[Work task 1]
Please copy the policy passage, beginning at the words that have "The U.N and" and stopping after "and environmental policy.", and rename "U.N" as "United Nations" wherever it occurs.
[Work task 2]
Answer these questions from the policy passage:
(a) In which city is the International Labor Organization headquartered?
(b) In what decade did Jan Tinbergen write his classical treatise?
(c) Which goals does the passage give as an example of U.N. goals of economic and social policy?
[Work task 3]
Rewrite the paragraph of the policy passage that opens with "There was a time when economists" as a short bulleted list that keeps its main facts.

[Passage]
# # # # # # #

The U.N and its various agencies have during the last decades been heavily involved in the formulation of goals of economic and social policy (such as the millennium goals, see the UN, 2000) and the design of policy aiming at realizing such goals. In order to meet them, many countries are adjusting their energy policy, educational policy, and environmental policy.

There was a time when economists thought that global optimization of economic and social policy could be accomplished by the stratagem of maximizing some over-arching global “utility function.” This was the approach of Jan Tinbergen, who wrote a classical treatise on the subject in the 1950s. Fortunately, our understanding of economic and social policy has advanced considerably since then. International organizations do no longer insist on the assumptions of economic equilibrium that hampered Tinbergen´s efforts. Indeed, the International Labor Organization (an arm of the United Nations head-quartered in Geneva) explicitly recognizes that the goals of “decent work” that the ILO itself has formulated are certainly not always attained. Instead, ILO has called for the calculation of the shortcomings of the various countries from this (equilibrium) ideal (see ILO, 2001).

# # # # # # #

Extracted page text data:
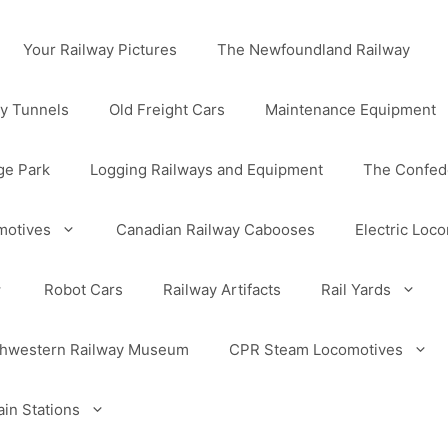
Your Railway Pictures
The Newfoundland Railway
y Tunnels
Old Freight Cars
Maintenance Equipment
ge Park
Logging Railways and Equipment
The Confede
motives
Canadian Railway Cabooses
Electric Loc
Robot Cars
Railway Artifacts
Rail Yards
uthwestern Railway Museum
CPR Steam Locomotives
in Stations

# # # # # # #

[Exercise result 1]
The United Nations and its various agencies have during the last decades been heavily involved in the formulation of goals of economic and social policy (such as the millennium goals, see the UN, 2000) and the design of policy aiming at realizing such goals. In order to meet them, many countries are adjusting their energy policy, educational policy, and environmental policy.

[Exercise result 2]
(a) Geneva
(b) The 1950s
(c) The millennium goals

[Exercise result 3]
- Economists once thought economic and social policy could be globally optimized by maximizing an over-arching global "utility function."
- Jan Tinbergen took this approach in a classical treatise written in the 1950s.
- Understanding of economic and social policy has advanced considerably since then.
- International organizations no longer insist on the assumptions of economic equilibrium that hampered Tinbergen's efforts.
- The International Labor Organization, a Geneva-headquartered arm of the United Nations, recognizes that its own "decent work" goals are not always attained.
- The ILO has called for calculating countries' shortcomings from this (equilibrium) ideal (ILO, 2001).